THE PROBLEM
Can you rewrite the rows that run from the start of the records through the line containing "height. The bar" with every "chart" replaced by "graph" and nothing else changed?

RECORDS SUPPLIED

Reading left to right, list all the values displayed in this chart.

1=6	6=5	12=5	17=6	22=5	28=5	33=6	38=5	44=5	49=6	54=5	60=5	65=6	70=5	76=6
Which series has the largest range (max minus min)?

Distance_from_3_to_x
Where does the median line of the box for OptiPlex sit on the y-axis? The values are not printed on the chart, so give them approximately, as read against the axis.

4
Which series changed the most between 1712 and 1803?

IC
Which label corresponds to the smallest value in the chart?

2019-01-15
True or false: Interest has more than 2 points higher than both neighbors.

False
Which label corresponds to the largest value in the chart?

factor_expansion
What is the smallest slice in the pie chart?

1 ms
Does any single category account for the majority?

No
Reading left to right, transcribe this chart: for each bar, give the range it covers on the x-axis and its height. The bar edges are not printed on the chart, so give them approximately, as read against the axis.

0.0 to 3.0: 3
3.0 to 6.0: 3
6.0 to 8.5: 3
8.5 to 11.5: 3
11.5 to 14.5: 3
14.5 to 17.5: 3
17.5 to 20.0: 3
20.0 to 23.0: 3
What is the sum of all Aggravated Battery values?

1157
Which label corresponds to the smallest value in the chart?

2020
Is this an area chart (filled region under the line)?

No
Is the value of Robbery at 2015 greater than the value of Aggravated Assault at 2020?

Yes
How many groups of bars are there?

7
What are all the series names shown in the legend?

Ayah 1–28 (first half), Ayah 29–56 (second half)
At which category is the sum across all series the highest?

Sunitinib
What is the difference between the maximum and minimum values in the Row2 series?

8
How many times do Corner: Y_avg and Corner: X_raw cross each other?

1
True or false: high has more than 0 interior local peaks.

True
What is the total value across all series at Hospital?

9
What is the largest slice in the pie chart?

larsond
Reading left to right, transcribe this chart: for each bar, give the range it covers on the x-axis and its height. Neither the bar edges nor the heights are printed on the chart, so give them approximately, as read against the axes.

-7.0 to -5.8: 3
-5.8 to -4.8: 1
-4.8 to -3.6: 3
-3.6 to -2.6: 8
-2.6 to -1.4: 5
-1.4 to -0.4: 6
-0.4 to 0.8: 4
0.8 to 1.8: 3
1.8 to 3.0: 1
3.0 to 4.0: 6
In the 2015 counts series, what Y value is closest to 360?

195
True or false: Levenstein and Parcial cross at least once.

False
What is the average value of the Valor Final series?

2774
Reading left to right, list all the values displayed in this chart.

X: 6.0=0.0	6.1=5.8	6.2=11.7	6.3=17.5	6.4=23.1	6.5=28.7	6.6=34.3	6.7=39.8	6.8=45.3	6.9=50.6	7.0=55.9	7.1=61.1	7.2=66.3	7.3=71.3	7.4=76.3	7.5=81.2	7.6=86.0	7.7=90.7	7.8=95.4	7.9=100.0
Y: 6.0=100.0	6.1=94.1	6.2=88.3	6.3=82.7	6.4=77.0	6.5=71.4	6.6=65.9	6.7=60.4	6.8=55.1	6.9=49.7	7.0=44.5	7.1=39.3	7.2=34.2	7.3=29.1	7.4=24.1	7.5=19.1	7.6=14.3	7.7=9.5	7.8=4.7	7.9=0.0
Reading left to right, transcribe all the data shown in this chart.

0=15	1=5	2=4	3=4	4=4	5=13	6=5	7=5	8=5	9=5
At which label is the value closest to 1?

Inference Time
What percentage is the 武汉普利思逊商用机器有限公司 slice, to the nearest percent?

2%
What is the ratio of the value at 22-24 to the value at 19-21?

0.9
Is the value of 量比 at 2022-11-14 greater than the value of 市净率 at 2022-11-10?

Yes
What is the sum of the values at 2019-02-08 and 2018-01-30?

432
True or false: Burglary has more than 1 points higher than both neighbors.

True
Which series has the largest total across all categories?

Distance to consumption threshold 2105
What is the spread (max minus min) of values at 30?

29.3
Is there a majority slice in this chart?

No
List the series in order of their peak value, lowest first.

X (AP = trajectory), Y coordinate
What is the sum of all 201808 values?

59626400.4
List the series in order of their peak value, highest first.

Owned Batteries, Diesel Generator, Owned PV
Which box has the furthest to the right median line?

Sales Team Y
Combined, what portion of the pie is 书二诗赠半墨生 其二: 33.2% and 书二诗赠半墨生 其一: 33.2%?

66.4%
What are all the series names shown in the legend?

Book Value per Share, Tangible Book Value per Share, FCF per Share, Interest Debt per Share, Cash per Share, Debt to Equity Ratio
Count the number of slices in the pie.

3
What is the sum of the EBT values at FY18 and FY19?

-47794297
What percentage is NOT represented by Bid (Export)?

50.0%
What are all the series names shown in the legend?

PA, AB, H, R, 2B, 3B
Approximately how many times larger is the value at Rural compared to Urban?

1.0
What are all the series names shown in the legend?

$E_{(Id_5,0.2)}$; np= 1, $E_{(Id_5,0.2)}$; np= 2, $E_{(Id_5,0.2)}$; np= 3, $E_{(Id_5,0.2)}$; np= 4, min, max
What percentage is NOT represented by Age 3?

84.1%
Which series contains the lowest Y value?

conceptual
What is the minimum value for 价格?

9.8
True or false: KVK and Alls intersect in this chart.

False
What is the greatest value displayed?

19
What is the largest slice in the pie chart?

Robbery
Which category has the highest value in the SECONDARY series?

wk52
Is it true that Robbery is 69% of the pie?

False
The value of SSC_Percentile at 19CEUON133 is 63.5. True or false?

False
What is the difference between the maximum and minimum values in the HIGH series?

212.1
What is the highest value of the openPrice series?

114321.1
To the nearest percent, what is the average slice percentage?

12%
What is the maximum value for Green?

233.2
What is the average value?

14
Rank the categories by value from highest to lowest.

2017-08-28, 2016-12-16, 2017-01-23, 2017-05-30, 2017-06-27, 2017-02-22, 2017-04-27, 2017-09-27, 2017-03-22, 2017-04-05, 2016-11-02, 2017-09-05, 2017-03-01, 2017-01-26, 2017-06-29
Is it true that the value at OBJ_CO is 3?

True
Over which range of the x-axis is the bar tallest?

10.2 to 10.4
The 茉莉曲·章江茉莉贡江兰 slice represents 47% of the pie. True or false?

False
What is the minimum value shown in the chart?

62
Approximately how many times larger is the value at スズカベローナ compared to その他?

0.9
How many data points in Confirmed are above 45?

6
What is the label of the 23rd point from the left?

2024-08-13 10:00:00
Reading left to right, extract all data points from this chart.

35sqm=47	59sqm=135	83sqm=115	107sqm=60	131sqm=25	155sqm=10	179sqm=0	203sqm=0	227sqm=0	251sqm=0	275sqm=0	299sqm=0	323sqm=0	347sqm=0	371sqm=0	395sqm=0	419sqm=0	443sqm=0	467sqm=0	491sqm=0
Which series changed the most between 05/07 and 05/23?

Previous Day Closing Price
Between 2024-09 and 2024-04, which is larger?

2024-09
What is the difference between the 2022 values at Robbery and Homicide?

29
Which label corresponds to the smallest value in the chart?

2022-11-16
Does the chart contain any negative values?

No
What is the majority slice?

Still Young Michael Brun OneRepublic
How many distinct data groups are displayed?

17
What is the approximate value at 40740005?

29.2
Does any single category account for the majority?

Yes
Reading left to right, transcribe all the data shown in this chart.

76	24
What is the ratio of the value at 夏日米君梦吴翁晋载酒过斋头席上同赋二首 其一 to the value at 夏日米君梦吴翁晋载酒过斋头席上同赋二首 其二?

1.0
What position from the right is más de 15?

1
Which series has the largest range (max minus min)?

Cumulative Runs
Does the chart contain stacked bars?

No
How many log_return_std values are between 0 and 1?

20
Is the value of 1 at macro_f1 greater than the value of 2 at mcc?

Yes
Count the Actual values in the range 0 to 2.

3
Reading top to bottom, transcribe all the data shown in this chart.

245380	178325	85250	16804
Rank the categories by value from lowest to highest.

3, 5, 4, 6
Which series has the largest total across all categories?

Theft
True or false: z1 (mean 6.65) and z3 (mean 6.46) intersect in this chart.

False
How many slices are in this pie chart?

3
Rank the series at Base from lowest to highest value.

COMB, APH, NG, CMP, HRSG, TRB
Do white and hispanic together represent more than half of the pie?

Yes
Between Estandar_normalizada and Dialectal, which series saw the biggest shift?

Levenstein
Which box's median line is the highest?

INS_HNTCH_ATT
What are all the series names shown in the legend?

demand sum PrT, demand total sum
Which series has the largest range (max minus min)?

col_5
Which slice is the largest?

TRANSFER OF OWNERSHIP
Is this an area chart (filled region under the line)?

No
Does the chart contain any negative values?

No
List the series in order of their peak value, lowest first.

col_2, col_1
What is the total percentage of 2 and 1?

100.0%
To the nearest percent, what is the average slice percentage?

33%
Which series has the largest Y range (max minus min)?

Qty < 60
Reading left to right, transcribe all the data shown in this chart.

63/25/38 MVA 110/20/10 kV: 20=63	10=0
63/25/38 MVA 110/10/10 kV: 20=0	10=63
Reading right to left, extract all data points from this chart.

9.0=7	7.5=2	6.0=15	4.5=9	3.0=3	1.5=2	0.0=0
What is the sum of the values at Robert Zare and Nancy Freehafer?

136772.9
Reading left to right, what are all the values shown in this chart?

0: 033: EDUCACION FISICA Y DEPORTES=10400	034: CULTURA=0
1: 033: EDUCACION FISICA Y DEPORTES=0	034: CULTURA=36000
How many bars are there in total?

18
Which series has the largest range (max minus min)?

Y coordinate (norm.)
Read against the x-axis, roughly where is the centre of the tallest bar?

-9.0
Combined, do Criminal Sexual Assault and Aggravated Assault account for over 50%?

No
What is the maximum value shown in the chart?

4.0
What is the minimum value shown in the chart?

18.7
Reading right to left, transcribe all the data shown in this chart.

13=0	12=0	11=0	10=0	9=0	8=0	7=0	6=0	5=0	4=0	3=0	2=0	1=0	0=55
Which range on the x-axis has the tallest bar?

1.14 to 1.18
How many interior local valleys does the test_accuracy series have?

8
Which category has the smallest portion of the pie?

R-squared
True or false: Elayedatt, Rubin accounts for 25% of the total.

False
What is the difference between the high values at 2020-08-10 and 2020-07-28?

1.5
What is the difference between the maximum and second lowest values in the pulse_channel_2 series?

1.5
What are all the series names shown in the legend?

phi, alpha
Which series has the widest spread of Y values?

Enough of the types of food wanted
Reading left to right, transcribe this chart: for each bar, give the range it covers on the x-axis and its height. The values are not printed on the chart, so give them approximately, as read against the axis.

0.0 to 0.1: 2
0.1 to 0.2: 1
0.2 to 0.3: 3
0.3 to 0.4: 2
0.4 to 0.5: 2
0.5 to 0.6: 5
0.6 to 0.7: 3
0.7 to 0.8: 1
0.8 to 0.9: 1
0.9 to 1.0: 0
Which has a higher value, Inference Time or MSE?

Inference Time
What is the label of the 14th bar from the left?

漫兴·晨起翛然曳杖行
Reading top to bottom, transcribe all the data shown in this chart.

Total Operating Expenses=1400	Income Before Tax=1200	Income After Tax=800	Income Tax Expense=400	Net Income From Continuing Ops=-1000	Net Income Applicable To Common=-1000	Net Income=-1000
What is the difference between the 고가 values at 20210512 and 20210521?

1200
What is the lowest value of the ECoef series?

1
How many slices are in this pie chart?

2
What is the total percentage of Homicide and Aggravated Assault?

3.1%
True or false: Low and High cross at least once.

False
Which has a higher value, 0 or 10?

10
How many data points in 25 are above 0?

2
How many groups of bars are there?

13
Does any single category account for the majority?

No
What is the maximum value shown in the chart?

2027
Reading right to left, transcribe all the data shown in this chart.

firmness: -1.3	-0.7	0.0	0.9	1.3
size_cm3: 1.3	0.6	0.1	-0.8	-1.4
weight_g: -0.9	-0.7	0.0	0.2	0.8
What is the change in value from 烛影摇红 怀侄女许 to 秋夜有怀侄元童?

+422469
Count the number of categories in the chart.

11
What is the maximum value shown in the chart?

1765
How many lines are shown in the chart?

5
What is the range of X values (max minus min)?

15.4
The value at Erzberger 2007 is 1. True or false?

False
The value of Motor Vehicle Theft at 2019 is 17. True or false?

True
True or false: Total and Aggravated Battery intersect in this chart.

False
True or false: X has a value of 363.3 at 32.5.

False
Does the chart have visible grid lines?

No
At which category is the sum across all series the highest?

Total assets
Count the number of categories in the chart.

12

OUTPUT BELOW
Reading left to right, list all the values displayed in this graph.

1=6	6=5	12=5	17=6	22=5	28=5	33=6	38=5	44=5	49=6	54=5	60=5	65=6	70=5	76=6
Which series has the largest range (max minus min)?

Distance_from_3_to_x
Where does the median line of the box for OptiPlex sit on the y-axis? The values are not printed on the graph, so give them approximately, as read against the axis.

4
Which series changed the most between 1712 and 1803?

IC
Which label corresponds to the smallest value in the graph?

2019-01-15
True or false: Interest has more than 2 points higher than both neighbors.

False
Which label corresponds to the largest value in the graph?

factor_expansion
What is the smallest slice in the pie graph?

1 ms
Does any single category account for the majority?

No
Reading left to right, transcribe this graph: for each bar, give the range it covers on the x-axis and its height. The bar edges are not printed on the graph, so give them approximately, as read against the axis.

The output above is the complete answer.